LTE deployment “chewing up spectrum at a faster pace” than expected could explain why the AWS-3 auction bidding (see 1412030023) has topped $40 billion and continues to rise, BTIG analyst Walter Piecyk said Thursday in a research note. Verizon confirms it has started converting PCS spectrum from 3G to LTE a year after it tripled the spectrum it allocated to LTE to launch XLTE, Piecyk wrote. “The increased spectrum usage for LTE comes a year earlier than we expected and leaves Verizon with less than 50 MHz of spectrum to provide voice (which LTE does not yet support) as well as data service to existing 2G and 3G customers." Telecommunications Industry Association CEO Scott Belcher noted in a statement the record levels in the auction. “The level of bidding demonstrates that the spectrum crunch is very real, and that more work is needed to keep pace with exploding consumer demand for mobile broadband,” he said.

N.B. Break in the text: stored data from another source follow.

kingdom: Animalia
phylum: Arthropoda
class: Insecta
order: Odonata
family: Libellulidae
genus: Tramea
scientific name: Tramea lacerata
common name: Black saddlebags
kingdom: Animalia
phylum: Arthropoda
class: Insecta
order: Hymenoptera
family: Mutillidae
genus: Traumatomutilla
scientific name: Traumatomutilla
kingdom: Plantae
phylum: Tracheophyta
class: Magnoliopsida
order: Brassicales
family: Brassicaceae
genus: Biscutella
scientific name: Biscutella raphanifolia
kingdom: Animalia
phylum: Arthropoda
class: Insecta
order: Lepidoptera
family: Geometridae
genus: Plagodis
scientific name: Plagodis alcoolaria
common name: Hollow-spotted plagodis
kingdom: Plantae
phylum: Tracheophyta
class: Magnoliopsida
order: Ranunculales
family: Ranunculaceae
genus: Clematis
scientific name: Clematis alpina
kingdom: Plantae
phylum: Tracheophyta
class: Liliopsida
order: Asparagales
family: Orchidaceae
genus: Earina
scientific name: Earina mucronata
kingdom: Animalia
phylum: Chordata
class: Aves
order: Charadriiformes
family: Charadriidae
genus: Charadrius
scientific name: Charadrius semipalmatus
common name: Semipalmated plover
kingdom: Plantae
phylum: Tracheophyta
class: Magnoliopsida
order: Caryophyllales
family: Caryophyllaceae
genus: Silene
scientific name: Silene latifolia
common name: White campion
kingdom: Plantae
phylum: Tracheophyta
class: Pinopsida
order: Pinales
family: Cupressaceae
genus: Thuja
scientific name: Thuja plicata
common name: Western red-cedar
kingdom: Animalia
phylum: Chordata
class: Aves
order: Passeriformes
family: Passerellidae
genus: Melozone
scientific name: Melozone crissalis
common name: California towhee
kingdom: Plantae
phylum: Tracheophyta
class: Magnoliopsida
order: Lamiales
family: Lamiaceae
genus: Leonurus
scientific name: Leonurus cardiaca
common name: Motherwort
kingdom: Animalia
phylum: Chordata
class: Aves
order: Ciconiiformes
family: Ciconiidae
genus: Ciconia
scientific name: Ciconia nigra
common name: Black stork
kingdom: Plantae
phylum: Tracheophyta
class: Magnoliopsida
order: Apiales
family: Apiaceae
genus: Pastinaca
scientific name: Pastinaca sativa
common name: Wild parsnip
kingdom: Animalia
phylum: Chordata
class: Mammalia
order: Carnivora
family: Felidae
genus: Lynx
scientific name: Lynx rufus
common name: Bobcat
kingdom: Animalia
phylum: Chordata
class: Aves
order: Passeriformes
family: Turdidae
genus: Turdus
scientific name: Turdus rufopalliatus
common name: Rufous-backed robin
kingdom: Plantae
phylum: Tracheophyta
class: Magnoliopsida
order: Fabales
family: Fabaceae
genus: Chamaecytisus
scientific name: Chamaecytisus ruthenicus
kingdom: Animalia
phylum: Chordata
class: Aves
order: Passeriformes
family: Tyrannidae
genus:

The FCC “fundamentally” mischaracterized FiberTower’s position in its legal challenge of an agency order that held the company hadn't demonstrated that it was providing substantial service for 689 of its 24 GHz and 39 GHz licenses and the licenses should be revoked, FiberTower said in a filing last month at the U.S. Court of Appeals for the D.C. Circuit. In October, the FCC told the court it acted within its legal authority in rejecting the licenses (see 1410150093). FiberTower said it never contended “no service” could satisfy FCC build out rules. “To the contrary, despite the technical challenges inherent in the bands and the dearth of widespread customer demand for reasons outside of FiberTower’s control, the record establishes the ample service FiberTower has provided under all of its 24 and 39 GHz licenses,” FiberTower said. FiberTower said the service it offered included “building a nationwide construction platform with the systems and contracts necessary for providing transmission on demand; developing new equipment such as small-cell technologies for transmission in congested urban areas; making 100 percent of its licensed spectrum available for use on a daily basis both through its innovative ‘spectrum-in-a-box’ program and through secondary-market leasing; and -- last but not least -- constructing and operating links wherever sufficient demand existed, including on at least 42 of the licenses at issue.” Oral argument is set for Jan. 20 (see 1412030048). FiberTower filed with the court Nov. 18.